Agriculture is fuelling a global crisis of antibiotic resistance

By Bethany Bartlett

The overuse of ‘last resort’ antibiotics in farming industries will substantially reduce the effectiveness of life-saving medicines

Antibiotic resistance is a growing problem which has been predicted to kill 10 million people a year by 2050, and cost the world economy $100 trillion. Disturbingly, the Bureau of Investigative Journalism has found that chickens raised for food in India are being routinely dosed with colistin, a ‘last resort antibiotic’ which is only used in humans to treat infections with bacteria which have already become resistant to other drugs. Colistin is openly sold as a growth promoter by at least five different animal pharmaceutical companies in India. One of these companies, Venky’s, supplies chicken to Indian fast food chains such as KFC, McDonald’s and Pizza Hut. The Bureau were able to buy 200g of Venky’s colistin over the counter without a prescription in a poultry feed shop in Bangalore.

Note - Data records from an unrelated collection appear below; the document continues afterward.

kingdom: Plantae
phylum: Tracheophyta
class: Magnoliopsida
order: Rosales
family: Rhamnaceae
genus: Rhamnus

First used clinically in the 1950s, colistin fell out of favour in the 1980s due to its unpleasant side effects, which include kidney and nerve damage. However, more recently it has come back into use due to the emergence of bacteria resistant to most commercially available antibiotics. For years, resistance to colistin was rare, but in 2015 a gene for colistin resistance was found in bacteria from Chinese pigs. This gene, known as mcr-1, can be transferred between species of bacteria, providing a way for drug resistance to spread quickly across bacterial populations.

This finding was swiftly followed by a ban on the use of colistin as a feed additive for animals by the Chinese Ministry of Agriculture in November 2016. However, by February 2017 mcr-1 had been detected in more than 30 countries on five continents, and by December four more genes for colistin resistance had been discovered. This growing resistance crisis can only be further fuelled by the widespread agricultural usage reported in India. Higher exposure to colistin drives increased resistance, and drug-resistant strains can then be passed to humans through eating contaminated meat, or by direct contact with animals by farm workers.

Unfortunately, there is no obvious solution for if, or indeed when, ‘last resort’ antibiotics such as colistin stop working. After the ‘golden age’ of antibiotic discovery in the 1950s, when half of all drugs in common use today were discovered, today the pipeline for new antibiotics has all but dried up. A September 2017 report by the World Health Organization only classed 8 of the 51 antibiotics currently in development as ‘innovative’ and likely to add value to the current arsenal of treatments. This is bleak news when you consider that the success rate for clinical drug development is about 1 in 5. Because antibiotics are only taken for a short time, they do not provide the same potential income stream for pharmaceutical companies as drugs that are used to treat long term conditions. This means companies are unlikely to invest the $1 billion required to take a possible antibiotic from the lab to the clinic, especially as resistance to the new drug is likely to emerge within a few years.

Research into potential solutions for the resistance crisis is being carried out, but it is unclear whether these will have any long-term impact. In 2015 researchers used a new technique, known as the iChip, to cultivate soil bacteria which previously could not be grown in a lab. They found that these bacteria secreted teixobactin, potentially the first of a new class of antibiotics. The hope is that the iChip can be used to isolate more antimicrobial compounds from soil bacteria in future. Another possible research avenue is phage therapy. Phages are a type of virus that specifically attack bacteria, which are already used to treat bacterial infections in Russia and Georgia. Currently phage therapy is not clinically approved in any Western countries, but several clinical trials are being carried out in the West, including Phagoburn, a large scale clinical trial funded by the European Commission.

However, it is likely that bacteria will eventually evolve resistance to any new treatment, and we can only ever be one step ahead. This makes it all the more important that we try to preserve the antibiotics that we already have. Using antibiotics as growth promoters in farming has been banned in the EU since 2006, and in the US since 2017. However, antibiotic resistance is a global problem, and resistant bacteria have no concept of borders. Clearly global cooperation is needed to curb agricultural overuse of antibiotics worldwide. Also, after Brexit the UK will no longer be bound by EU law on use of antibiotics in farming, and there are fears that less favourable market conditions will increase use of antibiotics if agricultural production intensifies. In addition, new trade deals could potentially allow import of chicken from the Indian farmers using colistin as a growth promoter. The UK government will have to consider antibiotic resistance when making new farming legislation, as well as when it is negotiating new trade deals.